A positive operator on $C(X)$ is continuous because its norm satisfies $\|T\| = \|T(1_X)\|_{\infty}$:
Writing $1_X$ for the constant function $x \mapsto 1$, we have for all $g \in C(X)$ that $ -\|g\|_\infty \cdot 1_X \leq g \leq \|g\|_\infty \cdot 1_X, $ so positivity of $T$ yields $ -\|g\|_\infty T(1_X) \leq T(g) \leq \|g\|_\infty T(1_X). $
and therefore $\|T(g)\|_\infty \leq \|g\|_\infty \cdot \|T(1_X)\|_\infty$. This shows that $\|T\| \leq \|T(1_X)\|_\infty$ and taking $g = 1_X$ we see that a positive operator must have $\|T\| = \|T(1_X)\|_\infty$.

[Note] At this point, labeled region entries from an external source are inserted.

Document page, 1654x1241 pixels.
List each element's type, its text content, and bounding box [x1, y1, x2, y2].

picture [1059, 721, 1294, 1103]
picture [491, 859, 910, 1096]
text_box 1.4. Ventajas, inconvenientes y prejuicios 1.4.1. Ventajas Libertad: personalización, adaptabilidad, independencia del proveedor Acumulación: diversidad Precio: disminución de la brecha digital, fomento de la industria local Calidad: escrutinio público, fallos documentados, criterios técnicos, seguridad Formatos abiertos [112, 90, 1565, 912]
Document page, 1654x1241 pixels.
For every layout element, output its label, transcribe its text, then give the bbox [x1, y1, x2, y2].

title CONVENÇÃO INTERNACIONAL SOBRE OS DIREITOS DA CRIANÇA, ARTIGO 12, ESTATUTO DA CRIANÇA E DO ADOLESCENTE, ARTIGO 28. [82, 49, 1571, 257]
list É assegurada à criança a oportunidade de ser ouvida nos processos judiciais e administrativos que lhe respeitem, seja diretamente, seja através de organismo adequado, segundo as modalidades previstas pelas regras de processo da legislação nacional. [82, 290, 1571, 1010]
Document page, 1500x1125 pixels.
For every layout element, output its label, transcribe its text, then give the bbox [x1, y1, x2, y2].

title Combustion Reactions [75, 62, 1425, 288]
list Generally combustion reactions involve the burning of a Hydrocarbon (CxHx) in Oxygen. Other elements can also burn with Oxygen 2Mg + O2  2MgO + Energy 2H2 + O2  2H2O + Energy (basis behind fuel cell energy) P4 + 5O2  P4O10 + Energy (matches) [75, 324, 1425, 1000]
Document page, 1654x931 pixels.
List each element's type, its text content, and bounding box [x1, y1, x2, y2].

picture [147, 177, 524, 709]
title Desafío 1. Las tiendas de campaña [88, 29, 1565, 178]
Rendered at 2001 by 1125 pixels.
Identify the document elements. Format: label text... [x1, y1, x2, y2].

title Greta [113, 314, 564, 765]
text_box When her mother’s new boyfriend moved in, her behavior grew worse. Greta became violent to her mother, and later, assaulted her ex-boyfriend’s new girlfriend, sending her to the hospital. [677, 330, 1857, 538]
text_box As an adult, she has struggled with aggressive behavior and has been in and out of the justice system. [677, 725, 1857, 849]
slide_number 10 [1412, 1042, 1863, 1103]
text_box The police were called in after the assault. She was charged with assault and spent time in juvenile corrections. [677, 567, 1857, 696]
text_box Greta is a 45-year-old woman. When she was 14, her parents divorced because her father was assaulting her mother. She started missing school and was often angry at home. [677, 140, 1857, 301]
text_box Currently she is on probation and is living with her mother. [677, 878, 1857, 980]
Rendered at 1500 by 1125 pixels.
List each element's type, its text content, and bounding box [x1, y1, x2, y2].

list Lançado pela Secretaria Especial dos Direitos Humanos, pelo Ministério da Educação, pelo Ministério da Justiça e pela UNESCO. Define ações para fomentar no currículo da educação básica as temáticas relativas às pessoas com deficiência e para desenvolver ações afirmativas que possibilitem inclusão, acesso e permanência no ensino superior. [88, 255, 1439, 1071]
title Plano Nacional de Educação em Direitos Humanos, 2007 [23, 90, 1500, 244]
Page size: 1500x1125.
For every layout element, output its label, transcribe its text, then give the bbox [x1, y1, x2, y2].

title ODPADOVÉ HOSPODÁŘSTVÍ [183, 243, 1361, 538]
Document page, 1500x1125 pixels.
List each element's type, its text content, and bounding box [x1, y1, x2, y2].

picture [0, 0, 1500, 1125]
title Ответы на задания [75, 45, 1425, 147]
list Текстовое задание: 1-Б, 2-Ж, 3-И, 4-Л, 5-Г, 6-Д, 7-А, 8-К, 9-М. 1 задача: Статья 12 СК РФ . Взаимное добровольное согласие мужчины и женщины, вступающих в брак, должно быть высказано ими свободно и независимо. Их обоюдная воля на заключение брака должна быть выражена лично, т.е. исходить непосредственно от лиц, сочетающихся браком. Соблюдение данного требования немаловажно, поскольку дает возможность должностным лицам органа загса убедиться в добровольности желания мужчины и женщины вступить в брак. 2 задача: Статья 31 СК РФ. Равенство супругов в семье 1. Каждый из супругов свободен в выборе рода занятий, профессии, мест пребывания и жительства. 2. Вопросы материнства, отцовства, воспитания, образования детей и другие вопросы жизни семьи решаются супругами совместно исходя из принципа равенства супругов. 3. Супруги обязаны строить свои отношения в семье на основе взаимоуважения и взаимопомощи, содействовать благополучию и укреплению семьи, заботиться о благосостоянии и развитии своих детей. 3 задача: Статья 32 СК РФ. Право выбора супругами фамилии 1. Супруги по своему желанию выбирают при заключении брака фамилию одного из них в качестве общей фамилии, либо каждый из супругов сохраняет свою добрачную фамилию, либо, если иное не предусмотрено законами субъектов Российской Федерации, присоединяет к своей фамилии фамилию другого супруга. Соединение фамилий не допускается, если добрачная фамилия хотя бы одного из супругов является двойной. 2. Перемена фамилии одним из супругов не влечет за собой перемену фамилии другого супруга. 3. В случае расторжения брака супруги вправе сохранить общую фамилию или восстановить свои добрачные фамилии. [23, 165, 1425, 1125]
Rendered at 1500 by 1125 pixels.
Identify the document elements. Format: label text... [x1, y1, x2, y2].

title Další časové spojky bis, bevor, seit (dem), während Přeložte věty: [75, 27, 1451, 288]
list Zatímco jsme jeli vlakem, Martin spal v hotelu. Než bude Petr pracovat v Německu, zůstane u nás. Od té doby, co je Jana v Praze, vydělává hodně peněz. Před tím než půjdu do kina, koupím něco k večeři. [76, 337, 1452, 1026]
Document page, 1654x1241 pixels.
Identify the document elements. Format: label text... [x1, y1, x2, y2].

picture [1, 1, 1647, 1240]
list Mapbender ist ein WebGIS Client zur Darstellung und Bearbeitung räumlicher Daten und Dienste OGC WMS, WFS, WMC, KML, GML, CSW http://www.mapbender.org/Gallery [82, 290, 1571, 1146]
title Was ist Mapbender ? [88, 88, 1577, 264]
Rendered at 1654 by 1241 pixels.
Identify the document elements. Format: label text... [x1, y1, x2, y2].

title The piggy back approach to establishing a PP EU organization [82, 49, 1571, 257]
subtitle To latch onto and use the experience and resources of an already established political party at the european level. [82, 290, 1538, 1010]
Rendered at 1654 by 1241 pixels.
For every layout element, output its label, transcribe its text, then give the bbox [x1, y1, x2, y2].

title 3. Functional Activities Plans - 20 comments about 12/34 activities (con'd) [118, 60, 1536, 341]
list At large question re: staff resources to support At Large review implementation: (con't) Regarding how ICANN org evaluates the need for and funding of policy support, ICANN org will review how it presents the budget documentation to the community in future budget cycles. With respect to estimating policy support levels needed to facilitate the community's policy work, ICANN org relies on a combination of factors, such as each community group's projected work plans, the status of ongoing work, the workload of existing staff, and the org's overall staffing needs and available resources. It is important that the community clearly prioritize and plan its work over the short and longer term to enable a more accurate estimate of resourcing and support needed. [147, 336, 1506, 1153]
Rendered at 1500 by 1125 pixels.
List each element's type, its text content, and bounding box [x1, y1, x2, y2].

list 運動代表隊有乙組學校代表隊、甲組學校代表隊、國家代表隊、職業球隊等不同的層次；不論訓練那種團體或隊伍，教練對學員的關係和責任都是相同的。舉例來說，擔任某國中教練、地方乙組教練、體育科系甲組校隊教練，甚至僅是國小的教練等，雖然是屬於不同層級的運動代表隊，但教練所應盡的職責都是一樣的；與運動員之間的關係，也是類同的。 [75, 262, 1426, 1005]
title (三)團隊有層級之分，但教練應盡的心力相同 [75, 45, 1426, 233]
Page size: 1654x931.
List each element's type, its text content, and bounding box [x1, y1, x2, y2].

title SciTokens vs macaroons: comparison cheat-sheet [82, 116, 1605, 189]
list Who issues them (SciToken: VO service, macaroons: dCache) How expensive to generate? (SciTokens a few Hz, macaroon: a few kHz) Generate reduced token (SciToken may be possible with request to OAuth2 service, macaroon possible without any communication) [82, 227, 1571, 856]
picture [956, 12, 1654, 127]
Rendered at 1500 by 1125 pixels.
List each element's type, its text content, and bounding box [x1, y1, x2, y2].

On the other hand, we are given that $\|T_n(f) - f\|_\infty \to 0$, where $f$ is assumed to be strictly positive. By compactness of $X$ and continuity of $f$ there is $x_0 \in X$ such that $0 \lt f(x_0) \leq f(x)$ for all $x \in X$. This tells us that $f(x_0) 1_X \leq f$ and by positivity of the operators $T_n$ we conclude that $0 \leq f(x_0) T_n(1_X) \leq T_n(f)$ whence $\|T_n\| = \|T_n(1_X)\|_\infty \leq \frac{1}{f(x_0)} \|T_n(f)\|_\infty$.
However, since $\|T_nf - f\|_\infty \to 0$, there exists a constant $C$ such that $\|T_n(f)\|_\infty \leq C$ for all $n$. In conclusion, $\|T_n\| \leq \frac{C}{f(x_0)}$ for all $n$, which is equicontinuity of the family of linear operators $T_n$.